◆ DATASET EXTRACT
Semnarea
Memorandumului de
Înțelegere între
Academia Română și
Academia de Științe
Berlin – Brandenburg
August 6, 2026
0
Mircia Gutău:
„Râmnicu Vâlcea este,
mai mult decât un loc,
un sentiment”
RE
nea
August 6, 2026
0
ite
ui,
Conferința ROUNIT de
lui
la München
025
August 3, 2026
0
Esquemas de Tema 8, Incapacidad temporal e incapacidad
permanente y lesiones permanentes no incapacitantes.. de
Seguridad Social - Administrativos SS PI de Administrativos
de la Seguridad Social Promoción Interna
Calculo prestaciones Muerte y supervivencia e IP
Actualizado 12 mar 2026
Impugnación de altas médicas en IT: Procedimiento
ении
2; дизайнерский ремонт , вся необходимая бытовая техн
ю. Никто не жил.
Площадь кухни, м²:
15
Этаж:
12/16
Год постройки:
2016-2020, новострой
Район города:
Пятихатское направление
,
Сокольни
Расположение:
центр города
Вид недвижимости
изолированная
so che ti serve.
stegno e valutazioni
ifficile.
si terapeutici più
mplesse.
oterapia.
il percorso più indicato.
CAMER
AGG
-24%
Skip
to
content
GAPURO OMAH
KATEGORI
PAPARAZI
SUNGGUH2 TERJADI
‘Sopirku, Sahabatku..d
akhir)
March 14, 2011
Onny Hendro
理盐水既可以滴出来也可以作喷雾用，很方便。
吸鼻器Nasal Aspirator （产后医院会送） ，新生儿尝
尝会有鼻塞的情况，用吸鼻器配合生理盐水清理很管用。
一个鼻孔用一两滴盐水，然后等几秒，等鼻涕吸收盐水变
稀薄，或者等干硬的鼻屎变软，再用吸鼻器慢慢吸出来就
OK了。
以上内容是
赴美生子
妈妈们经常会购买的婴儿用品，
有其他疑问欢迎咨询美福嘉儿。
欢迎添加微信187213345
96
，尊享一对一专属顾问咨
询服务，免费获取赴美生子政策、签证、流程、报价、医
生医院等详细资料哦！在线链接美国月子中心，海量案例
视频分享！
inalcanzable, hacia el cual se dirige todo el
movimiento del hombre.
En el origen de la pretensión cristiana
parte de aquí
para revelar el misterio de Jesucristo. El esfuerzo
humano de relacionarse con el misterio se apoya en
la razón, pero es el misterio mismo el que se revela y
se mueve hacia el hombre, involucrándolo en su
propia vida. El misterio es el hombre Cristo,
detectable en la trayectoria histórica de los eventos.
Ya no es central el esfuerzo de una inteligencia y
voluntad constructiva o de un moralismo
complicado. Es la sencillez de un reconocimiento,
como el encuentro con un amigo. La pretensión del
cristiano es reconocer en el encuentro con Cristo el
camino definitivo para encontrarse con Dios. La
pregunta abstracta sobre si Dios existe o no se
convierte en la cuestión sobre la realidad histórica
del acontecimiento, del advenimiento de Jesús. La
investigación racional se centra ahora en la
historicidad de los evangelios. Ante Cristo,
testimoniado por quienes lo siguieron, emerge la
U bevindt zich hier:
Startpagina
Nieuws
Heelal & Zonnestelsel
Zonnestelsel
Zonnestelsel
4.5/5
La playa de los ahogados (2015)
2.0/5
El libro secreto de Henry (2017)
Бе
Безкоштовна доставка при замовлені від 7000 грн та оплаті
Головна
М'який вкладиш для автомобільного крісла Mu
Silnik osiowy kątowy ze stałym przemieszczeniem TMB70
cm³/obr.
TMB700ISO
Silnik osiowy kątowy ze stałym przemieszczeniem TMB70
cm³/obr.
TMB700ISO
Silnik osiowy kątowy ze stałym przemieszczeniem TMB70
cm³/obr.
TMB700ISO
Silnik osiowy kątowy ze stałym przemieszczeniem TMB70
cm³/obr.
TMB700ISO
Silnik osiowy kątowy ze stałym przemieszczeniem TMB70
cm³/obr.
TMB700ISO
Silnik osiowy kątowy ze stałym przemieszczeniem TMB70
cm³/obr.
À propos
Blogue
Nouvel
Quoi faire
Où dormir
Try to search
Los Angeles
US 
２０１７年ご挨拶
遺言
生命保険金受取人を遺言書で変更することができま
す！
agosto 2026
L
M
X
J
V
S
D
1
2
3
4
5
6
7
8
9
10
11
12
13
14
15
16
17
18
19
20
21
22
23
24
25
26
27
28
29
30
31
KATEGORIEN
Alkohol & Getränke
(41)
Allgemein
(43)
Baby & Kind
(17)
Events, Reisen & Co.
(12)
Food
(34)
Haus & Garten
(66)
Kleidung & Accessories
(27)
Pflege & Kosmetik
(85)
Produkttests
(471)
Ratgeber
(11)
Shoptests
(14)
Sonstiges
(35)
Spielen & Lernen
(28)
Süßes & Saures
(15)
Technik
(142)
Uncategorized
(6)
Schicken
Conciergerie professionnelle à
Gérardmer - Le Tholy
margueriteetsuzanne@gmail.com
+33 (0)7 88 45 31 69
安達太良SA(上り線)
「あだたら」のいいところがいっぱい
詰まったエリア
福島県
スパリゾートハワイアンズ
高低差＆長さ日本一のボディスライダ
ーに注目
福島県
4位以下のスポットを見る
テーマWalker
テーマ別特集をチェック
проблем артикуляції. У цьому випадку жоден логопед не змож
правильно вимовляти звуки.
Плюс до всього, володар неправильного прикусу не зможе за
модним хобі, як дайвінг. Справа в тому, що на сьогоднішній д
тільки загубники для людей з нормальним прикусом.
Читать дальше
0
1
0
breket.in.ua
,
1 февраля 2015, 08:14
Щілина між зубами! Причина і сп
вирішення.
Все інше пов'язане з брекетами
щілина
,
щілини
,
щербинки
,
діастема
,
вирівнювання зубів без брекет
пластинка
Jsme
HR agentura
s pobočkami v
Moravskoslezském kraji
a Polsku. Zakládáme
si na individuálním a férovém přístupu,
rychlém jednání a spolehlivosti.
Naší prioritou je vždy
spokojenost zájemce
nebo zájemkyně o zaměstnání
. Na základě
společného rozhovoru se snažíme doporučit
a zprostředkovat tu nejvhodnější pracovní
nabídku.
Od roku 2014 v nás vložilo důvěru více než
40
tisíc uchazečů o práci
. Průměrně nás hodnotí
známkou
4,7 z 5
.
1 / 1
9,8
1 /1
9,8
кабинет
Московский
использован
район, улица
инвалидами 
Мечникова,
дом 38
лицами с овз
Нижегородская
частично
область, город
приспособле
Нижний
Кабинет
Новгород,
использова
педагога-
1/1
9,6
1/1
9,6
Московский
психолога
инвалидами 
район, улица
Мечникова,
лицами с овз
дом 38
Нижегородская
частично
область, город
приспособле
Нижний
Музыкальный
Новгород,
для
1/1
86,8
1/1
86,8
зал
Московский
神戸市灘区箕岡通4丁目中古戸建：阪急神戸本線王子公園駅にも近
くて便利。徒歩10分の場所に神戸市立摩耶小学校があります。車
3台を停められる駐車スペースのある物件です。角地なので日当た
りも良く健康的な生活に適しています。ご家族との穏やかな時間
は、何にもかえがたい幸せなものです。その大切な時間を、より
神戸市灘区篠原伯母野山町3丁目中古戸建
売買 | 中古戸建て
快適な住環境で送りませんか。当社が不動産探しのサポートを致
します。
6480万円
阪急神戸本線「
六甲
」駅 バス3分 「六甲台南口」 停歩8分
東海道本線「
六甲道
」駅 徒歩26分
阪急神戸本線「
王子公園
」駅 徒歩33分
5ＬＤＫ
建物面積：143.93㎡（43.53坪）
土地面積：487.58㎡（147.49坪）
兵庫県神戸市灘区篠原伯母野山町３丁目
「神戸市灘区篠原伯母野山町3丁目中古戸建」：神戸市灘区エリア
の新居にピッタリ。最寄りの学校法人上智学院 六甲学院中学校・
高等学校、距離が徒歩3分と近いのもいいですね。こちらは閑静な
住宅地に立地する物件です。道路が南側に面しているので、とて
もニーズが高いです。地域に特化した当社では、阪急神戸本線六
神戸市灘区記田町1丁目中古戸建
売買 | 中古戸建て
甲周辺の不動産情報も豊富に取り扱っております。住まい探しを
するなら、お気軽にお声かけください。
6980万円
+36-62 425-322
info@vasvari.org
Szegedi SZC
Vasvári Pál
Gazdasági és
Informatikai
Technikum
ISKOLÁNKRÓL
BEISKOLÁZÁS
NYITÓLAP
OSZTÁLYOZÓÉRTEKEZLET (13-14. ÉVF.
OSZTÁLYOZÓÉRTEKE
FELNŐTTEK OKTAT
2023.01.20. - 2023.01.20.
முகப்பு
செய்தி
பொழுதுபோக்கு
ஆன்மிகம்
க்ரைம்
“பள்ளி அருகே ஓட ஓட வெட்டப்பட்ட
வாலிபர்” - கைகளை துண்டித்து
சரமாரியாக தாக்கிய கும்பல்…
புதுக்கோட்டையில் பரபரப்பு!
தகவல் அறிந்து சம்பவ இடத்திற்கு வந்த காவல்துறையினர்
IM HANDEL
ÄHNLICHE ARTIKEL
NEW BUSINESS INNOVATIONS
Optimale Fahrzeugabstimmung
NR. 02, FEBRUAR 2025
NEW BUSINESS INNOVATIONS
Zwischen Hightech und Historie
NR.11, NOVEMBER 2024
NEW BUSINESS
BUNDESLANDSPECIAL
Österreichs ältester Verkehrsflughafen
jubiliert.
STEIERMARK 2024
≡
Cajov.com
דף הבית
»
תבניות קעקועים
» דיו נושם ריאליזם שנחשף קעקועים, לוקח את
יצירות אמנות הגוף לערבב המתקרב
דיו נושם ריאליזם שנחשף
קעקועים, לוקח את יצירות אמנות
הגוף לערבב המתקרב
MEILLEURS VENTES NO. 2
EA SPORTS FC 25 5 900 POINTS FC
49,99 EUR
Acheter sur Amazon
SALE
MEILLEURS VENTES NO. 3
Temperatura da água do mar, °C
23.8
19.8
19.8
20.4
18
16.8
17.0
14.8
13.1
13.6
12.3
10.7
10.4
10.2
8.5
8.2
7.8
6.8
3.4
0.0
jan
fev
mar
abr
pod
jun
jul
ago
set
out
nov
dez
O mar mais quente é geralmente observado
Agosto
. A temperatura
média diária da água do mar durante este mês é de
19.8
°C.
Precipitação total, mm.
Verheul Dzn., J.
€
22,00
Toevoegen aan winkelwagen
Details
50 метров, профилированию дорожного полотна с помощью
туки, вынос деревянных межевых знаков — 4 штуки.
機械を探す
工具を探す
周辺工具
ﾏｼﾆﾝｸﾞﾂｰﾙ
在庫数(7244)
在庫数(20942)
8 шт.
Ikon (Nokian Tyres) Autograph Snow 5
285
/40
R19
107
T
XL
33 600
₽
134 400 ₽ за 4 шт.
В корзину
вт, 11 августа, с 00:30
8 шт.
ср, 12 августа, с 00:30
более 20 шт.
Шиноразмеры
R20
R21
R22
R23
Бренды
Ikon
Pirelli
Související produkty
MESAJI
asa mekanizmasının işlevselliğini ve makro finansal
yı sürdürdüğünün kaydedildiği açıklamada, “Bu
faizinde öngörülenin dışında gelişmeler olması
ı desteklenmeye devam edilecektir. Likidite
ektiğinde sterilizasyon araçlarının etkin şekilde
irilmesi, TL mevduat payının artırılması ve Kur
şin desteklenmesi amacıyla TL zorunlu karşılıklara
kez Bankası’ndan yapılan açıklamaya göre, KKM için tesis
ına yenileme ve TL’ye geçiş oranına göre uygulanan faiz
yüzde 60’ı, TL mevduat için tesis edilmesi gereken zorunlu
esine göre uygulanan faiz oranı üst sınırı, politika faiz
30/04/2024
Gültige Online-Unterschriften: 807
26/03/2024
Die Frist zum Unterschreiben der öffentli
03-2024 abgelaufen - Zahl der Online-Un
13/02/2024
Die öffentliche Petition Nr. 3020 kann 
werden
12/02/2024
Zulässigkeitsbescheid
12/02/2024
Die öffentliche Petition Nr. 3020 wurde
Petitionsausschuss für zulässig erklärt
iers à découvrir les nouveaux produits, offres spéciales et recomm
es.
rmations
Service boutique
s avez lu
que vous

◆ WHAT IS EXPECTED
Each line from the top of the listing down to and including the one containing "Ya no es central" should be transcribed exactly; nothing else is to be output.

◆ ANSWER BOX
Semnarea
Memorandumului de
Înțelegere între
Academia Română și
Academia de Științe
Berlin – Brandenburg
August 6, 2026
0
Mircia Gutău:
„Râmnicu Vâlcea este,
mai mult decât un loc,
un sentiment”
RE
nea
August 6, 2026
0
ite
ui,
Conferința ROUNIT de
lui
la München
025
August 3, 2026
0
Esquemas de Tema 8, Incapacidad temporal e incapacidad
permanente y lesiones permanentes no incapacitantes.. de
Seguridad Social - Administrativos SS PI de Administrativos
de la Seguridad Social Promoción Interna
Calculo prestaciones Muerte y supervivencia e IP
Actualizado 12 mar 2026
Impugnación de altas médicas en IT: Procedimiento
ении
2; дизайнерский ремонт , вся необходимая бытовая техн
ю. Никто не жил.
Площадь кухни, м²:
15
Этаж:
12/16
Год постройки:
2016-2020, новострой
Район города:
Пятихатское направление
,
Сокольни
Расположение:
центр города
Вид недвижимости
изолированная
so che ti serve.
stegno e valutazioni
ifficile.
si terapeutici più
mplesse.
oterapia.
il percorso più indicato.
CAMER
AGG
-24%
Skip
to
content
GAPURO OMAH
KATEGORI
PAPARAZI
SUNGGUH2 TERJADI
‘Sopirku, Sahabatku..d
akhir)
March 14, 2011
Onny Hendro
理盐水既可以滴出来也可以作喷雾用，很方便。
吸鼻器Nasal Aspirator （产后医院会送） ，新生儿尝
尝会有鼻塞的情况，用吸鼻器配合生理盐水清理很管用。
一个鼻孔用一两滴盐水，然后等几秒，等鼻涕吸收盐水变
稀薄，或者等干硬的鼻屎变软，再用吸鼻器慢慢吸出来就
OK了。
以上内容是
赴美生子
妈妈们经常会购买的婴儿用品，
有其他疑问欢迎咨询美福嘉儿。
欢迎添加微信187213345
96
，尊享一对一专属顾问咨
询服务，免费获取赴美生子政策、签证、流程、报价、医
生医院等详细资料哦！在线链接美国月子中心，海量案例
视频分享！
inalcanzable, hacia el cual se dirige todo el
movimiento del hombre.
En el origen de la pretensión cristiana
parte de aquí
para revelar el misterio de Jesucristo. El esfuerzo
humano de relacionarse con el misterio se apoya en
la razón, pero es el misterio mismo el que se revela y
se mueve hacia el hombre, involucrándolo en su
propia vida. El misterio es el hombre Cristo,
detectable en la trayectoria histórica de los eventos.
Ya no es central el esfuerzo de una inteligencia y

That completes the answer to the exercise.